Michael Cimino : « Crucifié »
Peut-on comprendre les obsessions de Michael Cimino en l’écoutant parler de ses livres préférés ? Voyage au bout de la bibliothèque du réalisateur de Voyage au bout de l’enfer.
Salon chinois du Costes, silence glaçant. Apparition spectrale du metteur en scène de L’Année du Dragon, qui n’a pas du tout l’air d’avoir 73 ans. Cintré dans une élégante chemise western et tenant à la main un stetson blanc, il ressemble à un chanteur country, la vingtaine décontractée, très (très) mince dans son blue-jean moulant. Caché de bon matin derrière des Ray-Ban à verres fumés, Michael Cimino, qui ne donne presque jamais d’interview, qui n’a tourné qu’un court-métrage depuis 1996, parle lentement, plaisante souvent, et le seul détail qui trahit son âge c’est sa voix, éraillée en raison d’une corde vocale affaiblie, à l’accent proche de celui d’Al Pacino dans Le Parrain III.
En 1978, à 39 ans, ce passionné de peinture et d’histoire-géo (« ça remplaçait une école de cinéma ») recevait cinq oscars pour Voyage au bout de l’enfer, deuxième long-métrage et fresque sans concession sur la guerre du Vietnam avec Robert De Niro et Christopher Walken. Fort de ce succès, il obtient un budget faramineux pour La Porte du Paradis, sorti sous les huées en 1980. Un western maudit, monumental, ayant causé la faillite du studio United Artists, avec Isabelle Huppert, Kris Kristofferson, Walken à nouveau, mais aussi Jeff Bridges, John Hurt ou Mickey Rourke, tous très hauts dans ce film démentiel montrant comment la nation US est née dans la violence et la cupidité – même si Cimino dit n’avoir « pas conçu La Porte du Paradis comme une déclaration politique ». Sa ressortie au cinéma en février dernier nous valut de rencontrer son auteur pendant près d’une heure… pour une conversation à propos de ses écrivains préférés. Il est très facile de penser, quand ce lecteur insatiable et romancier tardif (Big Jane en 2001, A Hundred Oceans en 2004), évoque le perfectionnisme de Flaubert ou « l’agonie » de Melville suite à l’échec de Moby Dick, que ce génie fragile parle de lui.
Peut-on commencer par Dostoïevski ?
* * * * * * * * *
▶ _CONSIGNE DE L'EXERCICE_
Selon l'extrait consacré à Michael Cimino, pour quel film le réalisateur a-t-il reçu cinq oscars en 1978 ?

▶ _DONNÉES FOURNIES_
* * * * * * * * *
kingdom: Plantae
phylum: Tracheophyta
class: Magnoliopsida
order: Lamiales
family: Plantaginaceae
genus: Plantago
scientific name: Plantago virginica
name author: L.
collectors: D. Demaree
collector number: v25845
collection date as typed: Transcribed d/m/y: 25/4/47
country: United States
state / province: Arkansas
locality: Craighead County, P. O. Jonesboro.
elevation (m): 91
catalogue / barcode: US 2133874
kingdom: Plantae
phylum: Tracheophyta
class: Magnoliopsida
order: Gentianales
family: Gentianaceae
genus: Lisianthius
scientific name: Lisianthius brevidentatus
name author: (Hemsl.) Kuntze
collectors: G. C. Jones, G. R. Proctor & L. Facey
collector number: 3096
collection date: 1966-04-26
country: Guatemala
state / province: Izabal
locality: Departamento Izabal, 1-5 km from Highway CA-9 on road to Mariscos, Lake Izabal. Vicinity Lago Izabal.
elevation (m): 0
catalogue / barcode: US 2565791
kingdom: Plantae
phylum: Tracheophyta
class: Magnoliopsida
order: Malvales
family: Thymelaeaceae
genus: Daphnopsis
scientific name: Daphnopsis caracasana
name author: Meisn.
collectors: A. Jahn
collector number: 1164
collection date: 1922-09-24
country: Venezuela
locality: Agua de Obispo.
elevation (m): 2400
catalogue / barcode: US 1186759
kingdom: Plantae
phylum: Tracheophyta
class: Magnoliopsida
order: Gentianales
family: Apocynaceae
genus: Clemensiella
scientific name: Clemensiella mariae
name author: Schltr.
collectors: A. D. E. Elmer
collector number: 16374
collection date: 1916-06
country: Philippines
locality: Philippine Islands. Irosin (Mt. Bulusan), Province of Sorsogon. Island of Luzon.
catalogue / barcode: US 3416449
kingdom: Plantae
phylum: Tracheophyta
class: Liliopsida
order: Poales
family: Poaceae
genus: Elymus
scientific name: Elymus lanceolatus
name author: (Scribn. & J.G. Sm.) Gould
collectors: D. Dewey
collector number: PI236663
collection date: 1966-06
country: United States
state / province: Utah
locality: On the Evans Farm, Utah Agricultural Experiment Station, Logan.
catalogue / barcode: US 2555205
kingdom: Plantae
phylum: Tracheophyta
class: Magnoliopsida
* * * * * * * * *
▶ _RÉPONSE ATTENDUE_
Il a reçu cinq oscars pour Voyage au bout de l'enfer, son deuxième long-métrage.